(Work instruction) Return, unchanged, the lines of the rows below from the line containing "[](https://www.mdpi.com/2072-4292/13/16/3316/htm)" through the line containing "## Landing Page", with both of those lines included.

►

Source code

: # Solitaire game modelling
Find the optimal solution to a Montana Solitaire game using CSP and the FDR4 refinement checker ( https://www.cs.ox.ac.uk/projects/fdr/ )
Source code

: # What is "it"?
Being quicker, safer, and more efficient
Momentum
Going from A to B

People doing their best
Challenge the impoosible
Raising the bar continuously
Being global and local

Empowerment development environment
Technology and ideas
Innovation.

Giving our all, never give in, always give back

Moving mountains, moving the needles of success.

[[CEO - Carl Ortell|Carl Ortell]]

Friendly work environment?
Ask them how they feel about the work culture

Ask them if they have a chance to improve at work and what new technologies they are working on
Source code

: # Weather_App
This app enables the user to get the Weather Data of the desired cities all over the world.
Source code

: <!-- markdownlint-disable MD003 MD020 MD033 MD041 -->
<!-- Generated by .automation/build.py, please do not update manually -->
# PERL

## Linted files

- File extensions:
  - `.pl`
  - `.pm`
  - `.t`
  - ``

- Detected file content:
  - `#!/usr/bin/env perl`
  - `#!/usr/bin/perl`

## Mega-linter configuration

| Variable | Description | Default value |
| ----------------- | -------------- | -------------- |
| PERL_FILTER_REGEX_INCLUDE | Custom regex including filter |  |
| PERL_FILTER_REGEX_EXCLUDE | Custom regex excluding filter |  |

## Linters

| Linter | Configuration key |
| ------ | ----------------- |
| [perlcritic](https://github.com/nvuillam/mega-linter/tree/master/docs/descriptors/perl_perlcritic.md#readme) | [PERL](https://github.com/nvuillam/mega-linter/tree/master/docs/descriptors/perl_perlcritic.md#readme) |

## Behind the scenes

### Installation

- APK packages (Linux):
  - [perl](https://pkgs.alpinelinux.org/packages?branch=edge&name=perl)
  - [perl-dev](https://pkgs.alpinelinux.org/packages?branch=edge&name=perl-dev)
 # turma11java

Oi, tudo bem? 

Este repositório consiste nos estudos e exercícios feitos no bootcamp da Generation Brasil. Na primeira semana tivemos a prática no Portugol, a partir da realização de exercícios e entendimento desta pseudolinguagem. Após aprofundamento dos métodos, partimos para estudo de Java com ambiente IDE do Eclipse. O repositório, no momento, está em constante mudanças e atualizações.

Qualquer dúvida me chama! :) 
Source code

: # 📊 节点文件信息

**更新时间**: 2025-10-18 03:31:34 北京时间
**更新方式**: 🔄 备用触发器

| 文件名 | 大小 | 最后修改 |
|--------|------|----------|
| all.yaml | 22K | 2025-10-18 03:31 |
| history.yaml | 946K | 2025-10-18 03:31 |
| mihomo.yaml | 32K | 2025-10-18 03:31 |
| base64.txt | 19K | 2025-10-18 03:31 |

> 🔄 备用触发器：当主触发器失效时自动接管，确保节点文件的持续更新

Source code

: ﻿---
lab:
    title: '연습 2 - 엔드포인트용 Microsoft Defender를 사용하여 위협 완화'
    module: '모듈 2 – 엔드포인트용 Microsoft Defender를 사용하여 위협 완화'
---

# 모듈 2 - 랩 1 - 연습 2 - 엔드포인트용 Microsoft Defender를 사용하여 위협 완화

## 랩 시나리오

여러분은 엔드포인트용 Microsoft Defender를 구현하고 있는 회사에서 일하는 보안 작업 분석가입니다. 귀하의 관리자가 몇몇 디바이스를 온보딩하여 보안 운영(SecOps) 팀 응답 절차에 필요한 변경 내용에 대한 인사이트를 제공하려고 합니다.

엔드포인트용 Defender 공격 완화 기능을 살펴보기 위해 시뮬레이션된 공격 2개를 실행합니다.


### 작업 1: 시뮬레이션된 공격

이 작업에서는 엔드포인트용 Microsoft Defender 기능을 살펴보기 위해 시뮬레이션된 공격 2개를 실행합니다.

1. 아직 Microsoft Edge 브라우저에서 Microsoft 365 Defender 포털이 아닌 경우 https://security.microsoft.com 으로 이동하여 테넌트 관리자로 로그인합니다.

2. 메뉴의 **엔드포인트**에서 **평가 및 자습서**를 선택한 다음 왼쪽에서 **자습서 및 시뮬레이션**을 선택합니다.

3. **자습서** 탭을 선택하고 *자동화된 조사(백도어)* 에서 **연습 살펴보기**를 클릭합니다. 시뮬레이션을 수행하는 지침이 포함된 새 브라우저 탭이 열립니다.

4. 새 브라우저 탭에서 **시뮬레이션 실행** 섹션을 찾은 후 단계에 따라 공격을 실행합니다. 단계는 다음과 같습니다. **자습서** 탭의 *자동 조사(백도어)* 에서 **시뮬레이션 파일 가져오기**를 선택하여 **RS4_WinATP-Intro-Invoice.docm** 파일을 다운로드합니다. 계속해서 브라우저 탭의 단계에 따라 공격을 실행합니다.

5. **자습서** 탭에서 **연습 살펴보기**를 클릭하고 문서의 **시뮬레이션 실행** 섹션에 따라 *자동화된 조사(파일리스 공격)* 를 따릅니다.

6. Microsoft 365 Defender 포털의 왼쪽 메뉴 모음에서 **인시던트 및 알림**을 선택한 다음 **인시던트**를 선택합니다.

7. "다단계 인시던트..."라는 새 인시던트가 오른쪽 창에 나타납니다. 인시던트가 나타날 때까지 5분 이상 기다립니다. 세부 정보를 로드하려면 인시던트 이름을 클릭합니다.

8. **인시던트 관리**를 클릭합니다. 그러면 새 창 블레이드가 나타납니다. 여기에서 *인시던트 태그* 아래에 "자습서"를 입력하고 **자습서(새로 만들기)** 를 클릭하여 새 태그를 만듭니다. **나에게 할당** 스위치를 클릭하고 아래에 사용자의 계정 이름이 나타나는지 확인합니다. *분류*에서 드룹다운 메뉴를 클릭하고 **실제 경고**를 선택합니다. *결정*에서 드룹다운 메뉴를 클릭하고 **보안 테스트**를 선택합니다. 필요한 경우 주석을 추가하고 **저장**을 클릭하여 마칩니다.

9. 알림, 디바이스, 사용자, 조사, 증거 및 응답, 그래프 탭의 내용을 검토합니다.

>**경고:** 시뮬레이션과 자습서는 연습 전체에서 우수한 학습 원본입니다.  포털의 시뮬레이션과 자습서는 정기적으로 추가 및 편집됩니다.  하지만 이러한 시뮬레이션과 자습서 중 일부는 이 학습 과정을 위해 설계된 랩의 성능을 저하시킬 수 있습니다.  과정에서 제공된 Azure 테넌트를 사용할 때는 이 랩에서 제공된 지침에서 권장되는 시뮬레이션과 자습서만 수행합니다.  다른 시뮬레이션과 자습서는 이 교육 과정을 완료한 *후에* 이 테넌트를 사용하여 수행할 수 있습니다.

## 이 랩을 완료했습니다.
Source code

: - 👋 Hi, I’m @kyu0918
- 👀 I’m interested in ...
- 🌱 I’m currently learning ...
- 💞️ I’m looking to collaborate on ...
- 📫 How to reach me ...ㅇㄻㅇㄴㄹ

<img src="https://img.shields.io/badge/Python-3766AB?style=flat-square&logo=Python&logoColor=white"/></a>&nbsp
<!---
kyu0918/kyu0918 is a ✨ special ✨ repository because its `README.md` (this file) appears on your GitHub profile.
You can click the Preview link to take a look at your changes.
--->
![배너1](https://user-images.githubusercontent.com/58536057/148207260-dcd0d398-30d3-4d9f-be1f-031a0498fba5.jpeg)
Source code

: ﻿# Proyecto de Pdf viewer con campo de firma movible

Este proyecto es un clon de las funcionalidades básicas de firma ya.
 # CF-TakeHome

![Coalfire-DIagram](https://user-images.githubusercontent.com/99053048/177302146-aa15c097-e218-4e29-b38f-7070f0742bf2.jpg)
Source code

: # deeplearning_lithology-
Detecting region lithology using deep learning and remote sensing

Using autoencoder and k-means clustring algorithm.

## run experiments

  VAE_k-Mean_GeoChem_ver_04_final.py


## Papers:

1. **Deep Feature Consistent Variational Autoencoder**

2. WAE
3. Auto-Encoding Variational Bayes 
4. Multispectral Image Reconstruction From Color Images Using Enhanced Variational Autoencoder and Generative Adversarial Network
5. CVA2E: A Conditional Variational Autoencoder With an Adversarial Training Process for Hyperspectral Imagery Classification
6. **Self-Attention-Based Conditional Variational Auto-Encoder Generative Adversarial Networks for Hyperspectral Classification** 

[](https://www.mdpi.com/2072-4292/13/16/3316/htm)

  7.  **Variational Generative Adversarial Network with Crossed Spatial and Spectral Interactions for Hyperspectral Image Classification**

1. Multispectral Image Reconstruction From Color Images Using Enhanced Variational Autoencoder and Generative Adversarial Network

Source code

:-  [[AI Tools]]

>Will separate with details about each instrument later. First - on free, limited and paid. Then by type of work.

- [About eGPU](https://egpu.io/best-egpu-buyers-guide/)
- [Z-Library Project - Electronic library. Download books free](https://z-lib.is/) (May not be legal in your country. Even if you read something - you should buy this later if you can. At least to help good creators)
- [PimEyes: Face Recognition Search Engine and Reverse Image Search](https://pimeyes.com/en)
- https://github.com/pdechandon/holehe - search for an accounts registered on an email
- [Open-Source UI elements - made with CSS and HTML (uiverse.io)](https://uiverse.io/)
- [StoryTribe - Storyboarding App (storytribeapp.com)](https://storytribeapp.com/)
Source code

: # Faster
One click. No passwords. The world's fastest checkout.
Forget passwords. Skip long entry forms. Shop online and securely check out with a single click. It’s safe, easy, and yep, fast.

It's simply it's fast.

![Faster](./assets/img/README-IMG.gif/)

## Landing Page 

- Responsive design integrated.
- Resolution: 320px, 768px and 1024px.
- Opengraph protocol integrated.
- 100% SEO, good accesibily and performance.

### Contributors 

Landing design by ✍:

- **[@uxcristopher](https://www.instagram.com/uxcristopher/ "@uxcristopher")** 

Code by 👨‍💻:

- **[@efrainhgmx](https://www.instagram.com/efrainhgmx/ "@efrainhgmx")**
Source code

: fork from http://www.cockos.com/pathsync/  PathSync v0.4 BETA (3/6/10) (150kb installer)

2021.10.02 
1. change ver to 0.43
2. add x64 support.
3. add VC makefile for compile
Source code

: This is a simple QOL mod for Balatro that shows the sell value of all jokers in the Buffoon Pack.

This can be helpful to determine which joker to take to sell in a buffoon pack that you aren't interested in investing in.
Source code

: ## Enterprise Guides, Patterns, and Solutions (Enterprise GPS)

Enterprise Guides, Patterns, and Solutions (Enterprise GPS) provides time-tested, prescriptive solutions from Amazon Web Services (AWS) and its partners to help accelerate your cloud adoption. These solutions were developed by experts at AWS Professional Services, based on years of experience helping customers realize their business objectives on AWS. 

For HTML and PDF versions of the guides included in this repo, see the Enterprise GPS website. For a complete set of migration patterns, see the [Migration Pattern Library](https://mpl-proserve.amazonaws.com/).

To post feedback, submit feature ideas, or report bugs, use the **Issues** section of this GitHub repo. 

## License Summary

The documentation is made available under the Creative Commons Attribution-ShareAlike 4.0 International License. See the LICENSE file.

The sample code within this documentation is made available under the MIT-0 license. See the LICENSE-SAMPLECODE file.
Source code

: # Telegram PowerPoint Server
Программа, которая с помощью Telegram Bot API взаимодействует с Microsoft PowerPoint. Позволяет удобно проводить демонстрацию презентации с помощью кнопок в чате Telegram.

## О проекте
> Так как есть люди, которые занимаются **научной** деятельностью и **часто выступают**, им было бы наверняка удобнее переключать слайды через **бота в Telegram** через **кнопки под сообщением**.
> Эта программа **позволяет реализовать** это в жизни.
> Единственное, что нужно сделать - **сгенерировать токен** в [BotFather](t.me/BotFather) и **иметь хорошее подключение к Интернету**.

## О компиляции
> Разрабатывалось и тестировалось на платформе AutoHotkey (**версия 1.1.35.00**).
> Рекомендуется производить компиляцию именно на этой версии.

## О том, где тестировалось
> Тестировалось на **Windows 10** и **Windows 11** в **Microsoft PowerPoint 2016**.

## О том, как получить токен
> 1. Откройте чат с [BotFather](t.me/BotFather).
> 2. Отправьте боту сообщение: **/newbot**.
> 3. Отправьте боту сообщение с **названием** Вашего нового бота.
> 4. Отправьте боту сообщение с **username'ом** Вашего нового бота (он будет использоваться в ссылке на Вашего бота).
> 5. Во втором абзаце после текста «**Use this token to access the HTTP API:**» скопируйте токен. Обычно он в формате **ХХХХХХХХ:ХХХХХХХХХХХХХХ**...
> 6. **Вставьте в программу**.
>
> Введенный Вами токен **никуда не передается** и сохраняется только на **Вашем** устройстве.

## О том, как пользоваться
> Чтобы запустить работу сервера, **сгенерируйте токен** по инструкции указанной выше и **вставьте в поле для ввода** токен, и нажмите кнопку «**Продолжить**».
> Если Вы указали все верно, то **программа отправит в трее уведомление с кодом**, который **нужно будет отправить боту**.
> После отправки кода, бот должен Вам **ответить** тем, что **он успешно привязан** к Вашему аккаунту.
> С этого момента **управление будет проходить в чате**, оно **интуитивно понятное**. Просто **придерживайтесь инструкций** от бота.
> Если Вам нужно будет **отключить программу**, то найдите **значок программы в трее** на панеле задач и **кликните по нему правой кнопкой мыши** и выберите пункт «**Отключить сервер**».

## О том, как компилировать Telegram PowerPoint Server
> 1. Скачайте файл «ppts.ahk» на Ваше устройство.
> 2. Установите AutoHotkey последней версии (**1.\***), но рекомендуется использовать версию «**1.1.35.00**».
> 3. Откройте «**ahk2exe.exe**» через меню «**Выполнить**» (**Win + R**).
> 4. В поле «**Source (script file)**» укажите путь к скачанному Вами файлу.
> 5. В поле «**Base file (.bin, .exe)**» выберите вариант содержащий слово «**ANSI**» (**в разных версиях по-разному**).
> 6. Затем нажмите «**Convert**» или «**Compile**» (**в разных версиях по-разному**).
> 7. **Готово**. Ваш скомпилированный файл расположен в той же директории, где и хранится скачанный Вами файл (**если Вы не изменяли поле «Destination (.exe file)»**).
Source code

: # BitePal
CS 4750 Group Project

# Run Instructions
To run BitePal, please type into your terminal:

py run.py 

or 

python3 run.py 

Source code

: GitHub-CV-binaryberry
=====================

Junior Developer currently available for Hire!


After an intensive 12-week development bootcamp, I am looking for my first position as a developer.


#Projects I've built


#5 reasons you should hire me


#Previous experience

◄

(Result below)
[](https://www.mdpi.com/2072-4292/13/16/3316/htm)

  7.  **Variational Generative Adversarial Network with Crossed Spatial and Spectral Interactions for Hyperspectral Image Classification**

1. Multispectral Image Reconstruction From Color Images Using Enhanced Variational Autoencoder and Generative Adversarial Network

Source code

:-  [[AI Tools]]

>Will separate with details about each instrument later. First - on free, limited and paid. Then by type of work.

- [About eGPU](https://egpu.io/best-egpu-buyers-guide/)
- [Z-Library Project - Electronic library. Download books free](https://z-lib.is/) (May not be legal in your country. Even if you read something - you should buy this later if you can. At least to help good creators)
- [PimEyes: Face Recognition Search Engine and Reverse Image Search](https://pimeyes.com/en)
- https://github.com/pdechandon/holehe - search for an accounts registered on an email
- [Open-Source UI elements - made with CSS and HTML (uiverse.io)](https://uiverse.io/)
- [StoryTribe - Storyboarding App (storytribeapp.com)](https://storytribeapp.com/)
Source code

: # Faster
One click. No passwords. The world's fastest checkout.
Forget passwords. Skip long entry forms. Shop online and securely check out with a single click. It’s safe, easy, and yep, fast.

It's simply it's fast.

![Faster](./assets/img/README-IMG.gif/)

## Landing Page 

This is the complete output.